• The data:
········

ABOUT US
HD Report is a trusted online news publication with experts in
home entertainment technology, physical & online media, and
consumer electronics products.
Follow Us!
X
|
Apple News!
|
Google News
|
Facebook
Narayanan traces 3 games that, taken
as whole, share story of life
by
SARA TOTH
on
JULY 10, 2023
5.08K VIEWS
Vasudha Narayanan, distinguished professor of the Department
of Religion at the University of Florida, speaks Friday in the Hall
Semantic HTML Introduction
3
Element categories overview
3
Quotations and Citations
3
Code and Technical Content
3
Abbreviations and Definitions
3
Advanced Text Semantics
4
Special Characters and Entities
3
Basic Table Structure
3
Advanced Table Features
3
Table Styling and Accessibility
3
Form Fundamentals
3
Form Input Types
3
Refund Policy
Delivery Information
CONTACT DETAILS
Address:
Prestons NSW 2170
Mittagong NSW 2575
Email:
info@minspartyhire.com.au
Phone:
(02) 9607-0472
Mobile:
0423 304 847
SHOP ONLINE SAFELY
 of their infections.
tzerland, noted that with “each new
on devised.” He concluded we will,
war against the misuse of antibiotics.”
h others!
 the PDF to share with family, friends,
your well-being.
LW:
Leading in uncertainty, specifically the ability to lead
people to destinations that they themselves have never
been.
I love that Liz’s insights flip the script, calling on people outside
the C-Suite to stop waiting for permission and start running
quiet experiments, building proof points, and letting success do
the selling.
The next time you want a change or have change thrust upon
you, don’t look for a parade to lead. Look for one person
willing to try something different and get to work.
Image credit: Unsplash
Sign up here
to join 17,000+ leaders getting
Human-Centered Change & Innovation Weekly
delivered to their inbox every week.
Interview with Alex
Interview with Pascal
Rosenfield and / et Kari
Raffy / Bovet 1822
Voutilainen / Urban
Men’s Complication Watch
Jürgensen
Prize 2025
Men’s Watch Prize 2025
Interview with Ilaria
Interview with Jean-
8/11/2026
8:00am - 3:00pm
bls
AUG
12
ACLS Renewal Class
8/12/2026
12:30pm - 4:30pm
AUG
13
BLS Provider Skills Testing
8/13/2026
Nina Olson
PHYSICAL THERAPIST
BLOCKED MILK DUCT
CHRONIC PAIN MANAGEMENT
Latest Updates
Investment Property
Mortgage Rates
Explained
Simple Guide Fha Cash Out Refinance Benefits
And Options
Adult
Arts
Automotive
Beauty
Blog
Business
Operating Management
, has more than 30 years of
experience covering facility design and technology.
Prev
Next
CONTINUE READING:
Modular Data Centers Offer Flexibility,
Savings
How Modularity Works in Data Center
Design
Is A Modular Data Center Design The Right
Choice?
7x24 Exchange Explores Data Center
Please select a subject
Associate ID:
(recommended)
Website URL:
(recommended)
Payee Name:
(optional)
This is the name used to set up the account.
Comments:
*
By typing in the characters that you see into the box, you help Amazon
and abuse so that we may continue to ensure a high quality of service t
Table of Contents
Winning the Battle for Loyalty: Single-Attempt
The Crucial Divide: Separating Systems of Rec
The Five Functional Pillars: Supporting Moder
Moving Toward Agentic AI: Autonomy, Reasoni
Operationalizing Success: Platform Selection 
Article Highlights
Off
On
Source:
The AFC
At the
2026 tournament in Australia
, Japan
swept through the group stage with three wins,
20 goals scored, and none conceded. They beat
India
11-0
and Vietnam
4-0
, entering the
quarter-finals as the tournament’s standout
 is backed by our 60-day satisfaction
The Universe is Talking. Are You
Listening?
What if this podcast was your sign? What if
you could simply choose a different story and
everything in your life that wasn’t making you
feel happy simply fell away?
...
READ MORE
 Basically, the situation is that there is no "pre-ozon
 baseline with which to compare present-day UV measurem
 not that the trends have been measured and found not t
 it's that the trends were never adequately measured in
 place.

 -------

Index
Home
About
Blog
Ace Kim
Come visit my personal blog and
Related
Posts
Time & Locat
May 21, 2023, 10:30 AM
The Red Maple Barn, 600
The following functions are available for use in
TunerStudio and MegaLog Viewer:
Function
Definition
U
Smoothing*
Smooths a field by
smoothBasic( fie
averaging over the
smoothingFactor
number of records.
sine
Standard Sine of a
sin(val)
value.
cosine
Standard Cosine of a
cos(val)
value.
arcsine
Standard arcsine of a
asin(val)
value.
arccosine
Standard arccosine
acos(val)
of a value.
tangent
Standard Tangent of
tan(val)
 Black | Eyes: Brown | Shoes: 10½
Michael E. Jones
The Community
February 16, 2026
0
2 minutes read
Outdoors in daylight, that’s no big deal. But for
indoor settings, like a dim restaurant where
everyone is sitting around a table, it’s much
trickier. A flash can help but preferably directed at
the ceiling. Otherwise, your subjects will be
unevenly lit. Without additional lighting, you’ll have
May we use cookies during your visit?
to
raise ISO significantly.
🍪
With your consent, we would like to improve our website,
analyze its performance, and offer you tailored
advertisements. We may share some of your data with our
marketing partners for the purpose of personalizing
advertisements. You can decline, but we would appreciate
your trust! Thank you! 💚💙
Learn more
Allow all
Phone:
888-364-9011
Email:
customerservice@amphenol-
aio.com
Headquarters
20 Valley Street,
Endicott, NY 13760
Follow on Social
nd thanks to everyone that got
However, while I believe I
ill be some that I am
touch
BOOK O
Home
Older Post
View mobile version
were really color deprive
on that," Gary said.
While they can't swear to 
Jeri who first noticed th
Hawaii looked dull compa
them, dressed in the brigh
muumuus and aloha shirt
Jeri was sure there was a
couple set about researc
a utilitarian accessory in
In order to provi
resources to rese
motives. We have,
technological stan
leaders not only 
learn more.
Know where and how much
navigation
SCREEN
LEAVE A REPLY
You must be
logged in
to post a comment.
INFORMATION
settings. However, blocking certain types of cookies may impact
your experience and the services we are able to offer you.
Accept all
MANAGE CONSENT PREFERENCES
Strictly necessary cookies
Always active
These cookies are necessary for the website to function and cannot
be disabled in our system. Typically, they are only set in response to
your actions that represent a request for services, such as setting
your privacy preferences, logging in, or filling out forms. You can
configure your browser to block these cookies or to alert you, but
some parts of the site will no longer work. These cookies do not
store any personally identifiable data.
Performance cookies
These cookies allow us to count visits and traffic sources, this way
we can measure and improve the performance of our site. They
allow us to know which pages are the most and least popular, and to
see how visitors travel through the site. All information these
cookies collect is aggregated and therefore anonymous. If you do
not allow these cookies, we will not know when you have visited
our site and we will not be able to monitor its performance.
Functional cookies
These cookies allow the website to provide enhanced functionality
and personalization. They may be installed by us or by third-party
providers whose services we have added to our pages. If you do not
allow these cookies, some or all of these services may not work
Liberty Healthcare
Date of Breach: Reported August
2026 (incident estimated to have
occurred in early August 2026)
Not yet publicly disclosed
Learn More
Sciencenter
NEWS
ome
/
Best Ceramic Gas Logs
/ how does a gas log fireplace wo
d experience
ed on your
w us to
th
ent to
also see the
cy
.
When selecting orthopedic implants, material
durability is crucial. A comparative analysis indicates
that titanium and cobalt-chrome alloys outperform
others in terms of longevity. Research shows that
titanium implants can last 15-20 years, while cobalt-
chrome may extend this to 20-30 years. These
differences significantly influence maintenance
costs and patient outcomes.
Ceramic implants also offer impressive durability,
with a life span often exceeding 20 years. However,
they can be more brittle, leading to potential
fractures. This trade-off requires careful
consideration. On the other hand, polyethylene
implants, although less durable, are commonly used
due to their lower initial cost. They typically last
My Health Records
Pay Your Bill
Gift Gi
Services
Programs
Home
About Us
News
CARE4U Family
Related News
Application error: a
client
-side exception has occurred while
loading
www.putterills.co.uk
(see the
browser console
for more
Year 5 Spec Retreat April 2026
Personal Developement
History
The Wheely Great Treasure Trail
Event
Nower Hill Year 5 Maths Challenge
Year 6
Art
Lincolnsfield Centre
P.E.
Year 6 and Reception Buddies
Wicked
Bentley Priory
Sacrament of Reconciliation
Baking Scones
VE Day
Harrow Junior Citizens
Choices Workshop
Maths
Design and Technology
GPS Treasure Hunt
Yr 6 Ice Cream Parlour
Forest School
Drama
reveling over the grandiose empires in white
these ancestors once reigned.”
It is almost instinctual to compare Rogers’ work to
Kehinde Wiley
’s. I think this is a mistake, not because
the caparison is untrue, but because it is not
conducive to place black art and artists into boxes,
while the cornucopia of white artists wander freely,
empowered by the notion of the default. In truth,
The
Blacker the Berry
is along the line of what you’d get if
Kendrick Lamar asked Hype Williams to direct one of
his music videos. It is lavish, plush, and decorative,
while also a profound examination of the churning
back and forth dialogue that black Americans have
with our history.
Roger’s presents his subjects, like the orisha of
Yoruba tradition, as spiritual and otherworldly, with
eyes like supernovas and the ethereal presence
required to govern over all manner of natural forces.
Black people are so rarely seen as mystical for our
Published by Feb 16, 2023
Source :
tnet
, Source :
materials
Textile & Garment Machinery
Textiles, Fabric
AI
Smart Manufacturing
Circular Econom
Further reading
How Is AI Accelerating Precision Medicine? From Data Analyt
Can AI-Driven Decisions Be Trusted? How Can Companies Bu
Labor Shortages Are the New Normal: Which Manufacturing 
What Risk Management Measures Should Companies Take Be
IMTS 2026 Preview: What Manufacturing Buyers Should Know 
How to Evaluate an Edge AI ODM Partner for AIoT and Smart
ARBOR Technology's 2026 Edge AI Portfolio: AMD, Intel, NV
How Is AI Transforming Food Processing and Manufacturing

········

• What you will do: An exact copy of the lines above, from the one containing "people to destinations" down to the one containing "you, don’t look" and including both, is the whole answer; retype it and nothing else.

• Solution to this problem:
people to destinations that they themselves have never
been.
I love that Liz’s insights flip the script, calling on people outside
the C-Suite to stop waiting for permission and start running
quiet experiments, building proof points, and letting success do
the selling.
The next time you want a change or have change thrust upon
you, don’t look for a parade to lead. Look for one person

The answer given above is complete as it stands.